Failure to comply with these requirements is punishable by a fine of up to €745.82.

Respecting prevention measures at all times and in all places;

== Cases by Archipelagos and Islands ==

COVID-19 confirmed cases by archipelagos and islands as of 14 February 2022.
| Archipelagos | Islands | Cases | References |
| Austral Islands | Raivavae | 53 |  |
| Rimatara | 2 |  |
| Rurutu | 18 |  |
| Tahuata | 1 |  |
| Tubuai | 86 |  |
| Gambier Islands | Mangareva | 7 |  |
| Leeward Islands (Society Islands) | Bora Bora | 594 |  |
| Huahine | 307 |  |
| Maupiti | 7 |  |
| Raiatea | 491 |  |
| Tahaa | 91 |  |
| Marquesas Islands | Nuku Hiva | 29 |  |
| Hiva-Oa | 105 |  |
| Ua Pou | 4 |  |
| Ua Huka | 5 |  |
| Tuamotus | Ahe | 1 |  |
| Anaa | 9 |  |
| Arutua | 12 |  |
| Fakarava | 27 |  |
| Hao | 64 |  |
| Kaukura | 3 |  |
| Makemo | 15 |  |
| Manihi | 1 |  |
| Mataiva | 16 |  |
| Rangiroa | 108 |  |
| Taenga | 1 |  |
| Takapoto | 5 |  |
| Takaroa | 4 |  |
| Tetiaroa | 46 |  |
| Tikehau | 10 |  |
| Tureia | 1 |  |
| Windward Islands (Society Islands) | Moorea | 1,454 |  |
| Tahiti | 35,041 |  |

==Vaccination efforts==
As of 12 August 2021, a total of 137,967 vaccine doses have been administered.

By 4 September 2021, 40% of the population had been fully vaccinated.

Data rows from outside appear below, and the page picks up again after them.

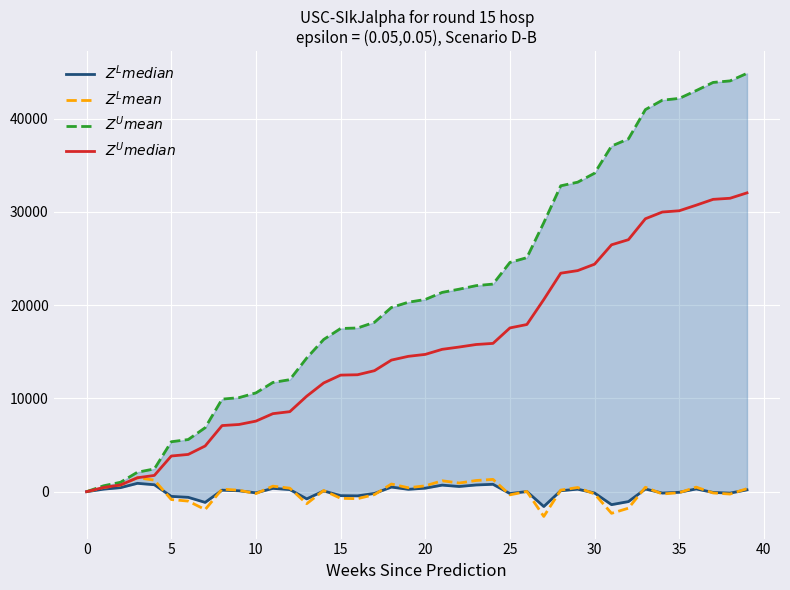

What is the sum of the $Z^L median$ values at 17 and 12?

35.9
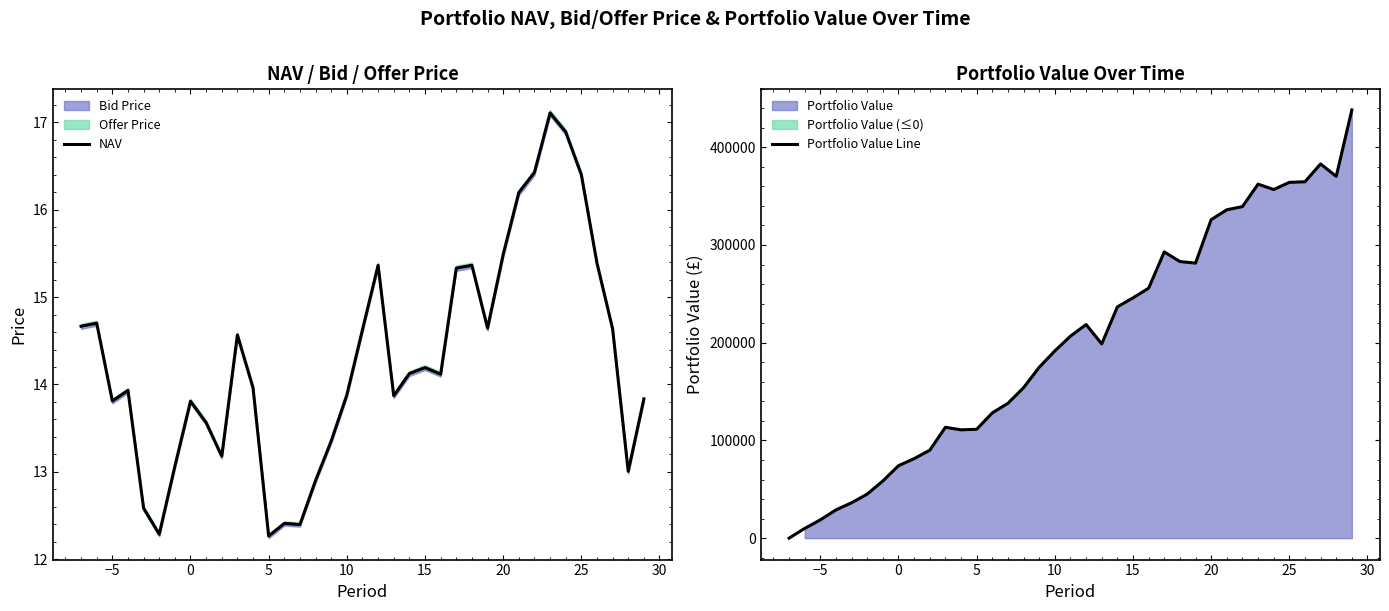

Does the chart display data point markers on the line(s)?

No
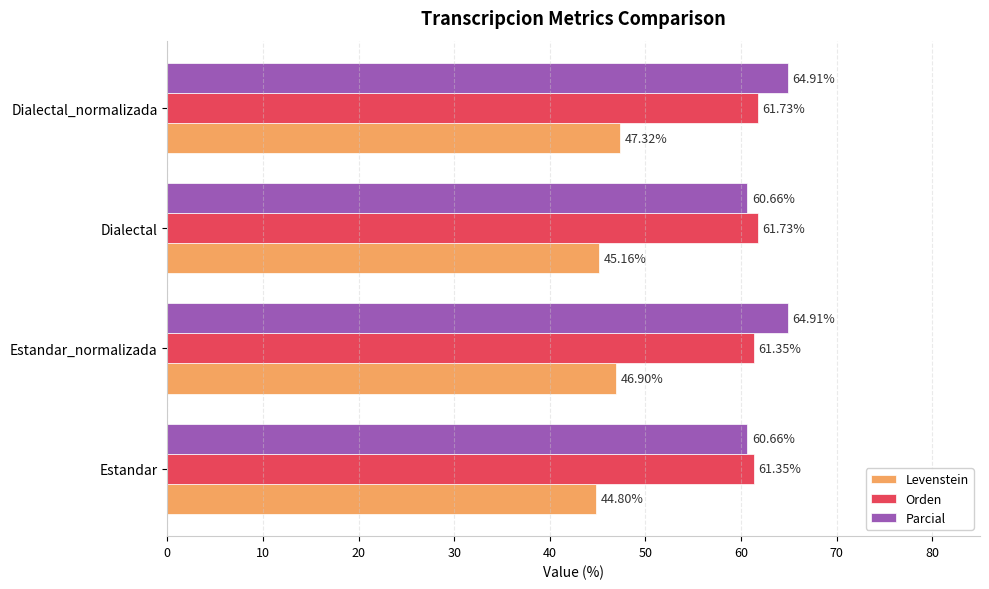

What are all the series names shown in the legend?

Levenstein, Orden, Parcial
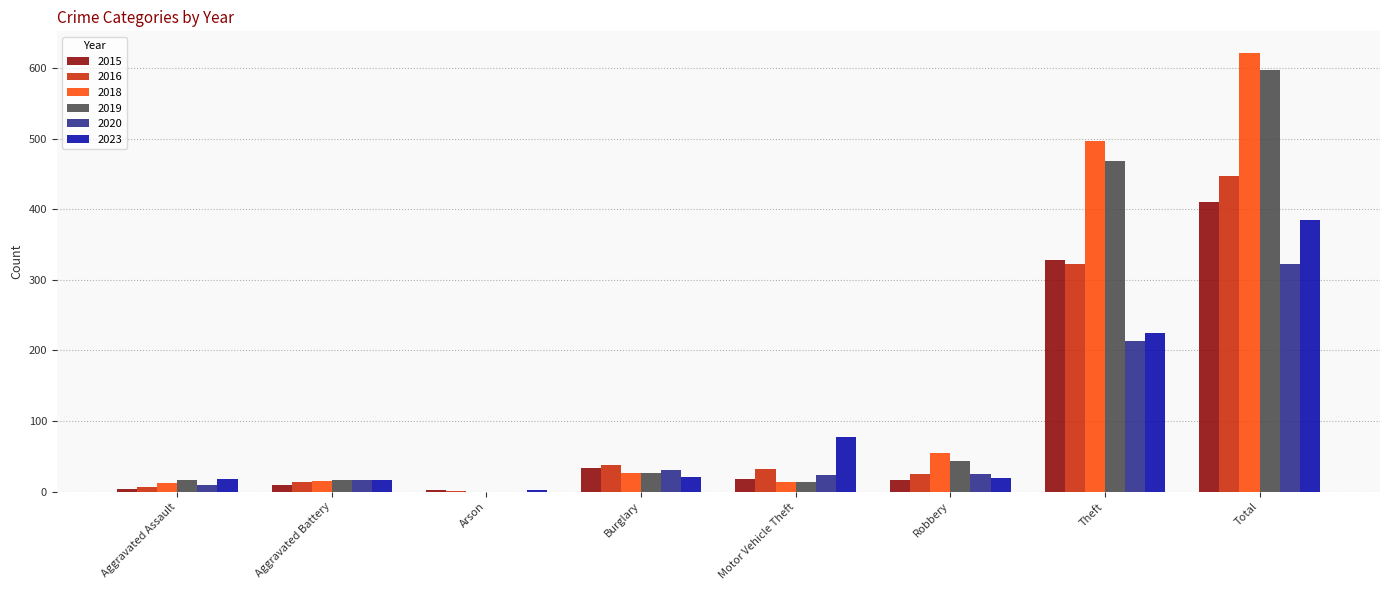

At which category is the sum across all series the highest?

Total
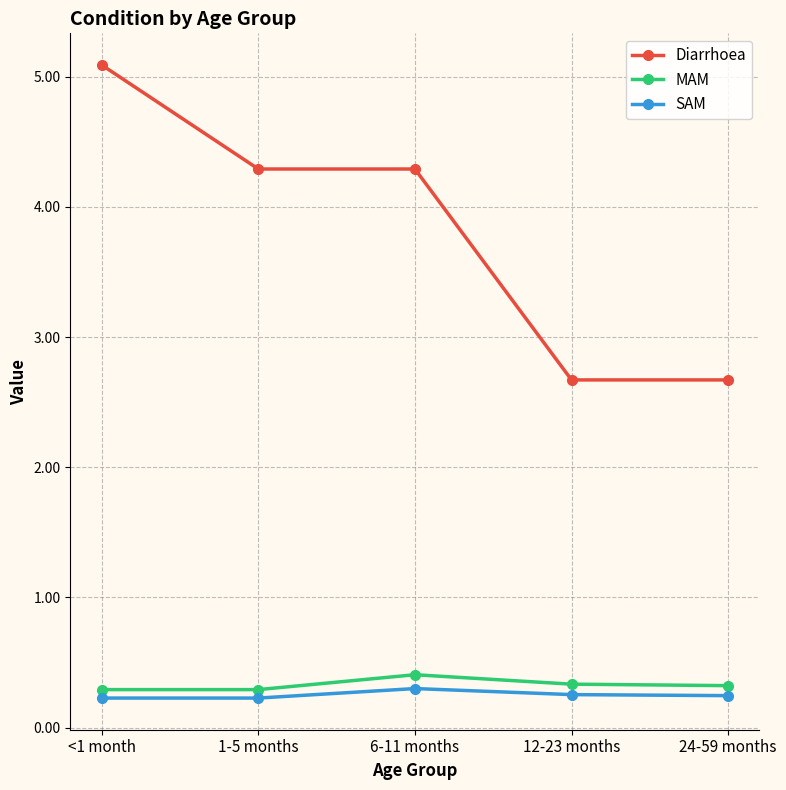

Which series has the largest range (max minus min)?

Diarrhoea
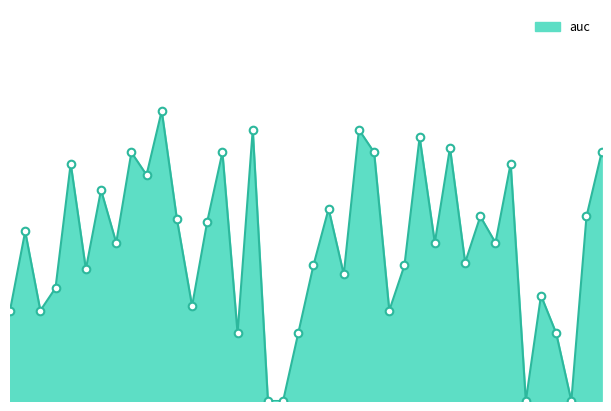

Is this an area chart (filled region under the line)?

Yes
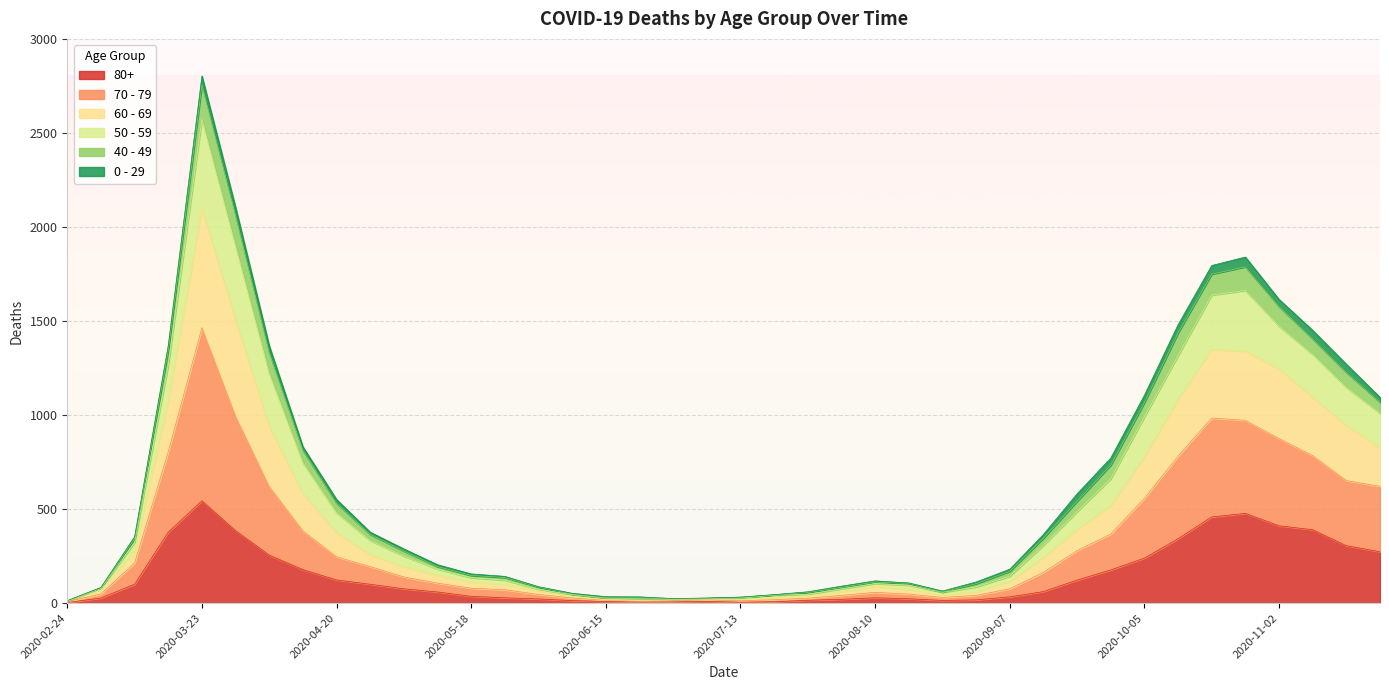

At which category is the sum across all series the highest?

2020-03-23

Anyone working with the public was also required to get a COVID-19 vaccine jab within two months.

In mid-October 2021, anti-vaccination rallies were held in French Polynesia including Tahiti. Hundreds took part in a rally in Papeete organised by the group "Don't Touch my Family." Another rally was held in Hiva Oa in the Marquesas Islands.

On 19 October, the French Polynesian government delayed a new law making COVID-19 vaccines compulsory. Under the law, anyone working in healthcare or with the public will need to get inoculated or be fined $US1,700. The proposed law has been met with anti-vaccination protests throughout the territory. In response to strong opposition from anti-vaccination protesters, unions, and employers, President Édouard Fritch announced that the new law would not come into effect next week but would be delayed until 23 December. In late October, the pro-independence party Tavini Huiraatira joined weekly protests against the new COVID-19 vaccine mandate law.

On 12 December 2021, the French Polynesian government announced that France's highest court had approved the vaccination law, which would come into force on 23 January 2022.